_Exercise instructions_. Convert the lines of the records from the very first line through the line containing "dress. I am", both included, into a JSON list of strings with one string per line and blank lines omitted.

-------------------------

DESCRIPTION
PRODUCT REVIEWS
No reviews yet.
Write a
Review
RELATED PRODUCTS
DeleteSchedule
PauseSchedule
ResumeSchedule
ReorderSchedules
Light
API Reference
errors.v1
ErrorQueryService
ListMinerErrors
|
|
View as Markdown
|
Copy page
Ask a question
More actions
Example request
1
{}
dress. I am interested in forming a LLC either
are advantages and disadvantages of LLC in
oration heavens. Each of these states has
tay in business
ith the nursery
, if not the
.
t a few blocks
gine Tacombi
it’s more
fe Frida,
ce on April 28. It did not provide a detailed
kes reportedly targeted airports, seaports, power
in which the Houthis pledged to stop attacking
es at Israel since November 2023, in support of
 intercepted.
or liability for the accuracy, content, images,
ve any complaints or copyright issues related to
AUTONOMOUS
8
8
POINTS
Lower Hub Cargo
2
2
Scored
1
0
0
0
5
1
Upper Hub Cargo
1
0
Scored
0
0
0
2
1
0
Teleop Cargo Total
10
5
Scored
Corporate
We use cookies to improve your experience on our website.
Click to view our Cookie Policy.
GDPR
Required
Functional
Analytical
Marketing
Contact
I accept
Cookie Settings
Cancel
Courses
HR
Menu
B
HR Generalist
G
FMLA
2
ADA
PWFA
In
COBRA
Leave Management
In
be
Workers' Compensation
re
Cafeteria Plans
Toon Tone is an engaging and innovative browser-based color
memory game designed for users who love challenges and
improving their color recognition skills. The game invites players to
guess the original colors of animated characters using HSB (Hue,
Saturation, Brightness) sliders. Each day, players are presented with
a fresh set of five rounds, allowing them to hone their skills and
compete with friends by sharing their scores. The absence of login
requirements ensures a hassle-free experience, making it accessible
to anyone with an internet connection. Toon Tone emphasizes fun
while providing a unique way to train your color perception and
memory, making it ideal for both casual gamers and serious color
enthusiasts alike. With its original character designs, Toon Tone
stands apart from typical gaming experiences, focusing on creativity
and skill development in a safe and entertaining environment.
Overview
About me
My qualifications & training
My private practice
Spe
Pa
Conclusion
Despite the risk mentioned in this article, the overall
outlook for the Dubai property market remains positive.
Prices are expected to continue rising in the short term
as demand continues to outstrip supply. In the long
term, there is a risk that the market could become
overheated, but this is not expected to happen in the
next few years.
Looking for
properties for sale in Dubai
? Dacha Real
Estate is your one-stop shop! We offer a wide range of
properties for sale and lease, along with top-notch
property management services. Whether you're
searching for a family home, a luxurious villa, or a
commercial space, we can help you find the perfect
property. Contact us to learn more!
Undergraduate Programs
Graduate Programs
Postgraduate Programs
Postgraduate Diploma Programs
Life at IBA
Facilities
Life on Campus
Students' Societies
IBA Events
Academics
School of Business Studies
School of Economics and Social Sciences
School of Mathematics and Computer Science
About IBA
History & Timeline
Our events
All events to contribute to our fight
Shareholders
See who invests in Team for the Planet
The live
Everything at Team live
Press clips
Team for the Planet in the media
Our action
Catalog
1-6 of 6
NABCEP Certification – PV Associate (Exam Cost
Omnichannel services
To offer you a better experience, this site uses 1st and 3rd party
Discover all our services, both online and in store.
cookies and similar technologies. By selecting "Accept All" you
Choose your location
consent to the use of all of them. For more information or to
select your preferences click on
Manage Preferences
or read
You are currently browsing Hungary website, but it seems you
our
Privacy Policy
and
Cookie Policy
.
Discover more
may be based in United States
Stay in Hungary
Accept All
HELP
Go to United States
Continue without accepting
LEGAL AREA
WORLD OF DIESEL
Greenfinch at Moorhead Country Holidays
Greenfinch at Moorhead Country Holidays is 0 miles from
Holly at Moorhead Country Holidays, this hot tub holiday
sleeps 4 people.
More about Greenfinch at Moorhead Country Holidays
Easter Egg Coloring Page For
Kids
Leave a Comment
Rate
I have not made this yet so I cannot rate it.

-------------------------

_Exercise solution_.
[
  "DESCRIPTION",
  "PRODUCT REVIEWS",
  "No reviews yet.",
  "Write a",
  "Review",
  "RELATED PRODUCTS",
  "DeleteSchedule",
  "PauseSchedule",
  "ResumeSchedule",
  "ReorderSchedules",
  "Light",
  "API Reference",
  "errors.v1",
  "ErrorQueryService",
  "ListMinerErrors",
  "|",
  "|",
  "View as Markdown",
  "|",
  "Copy page",
  "Ask a question",
  "More actions",
  "Example request",
  "1",
  "{}",
  "dress. I am interested in forming a LLC either"
]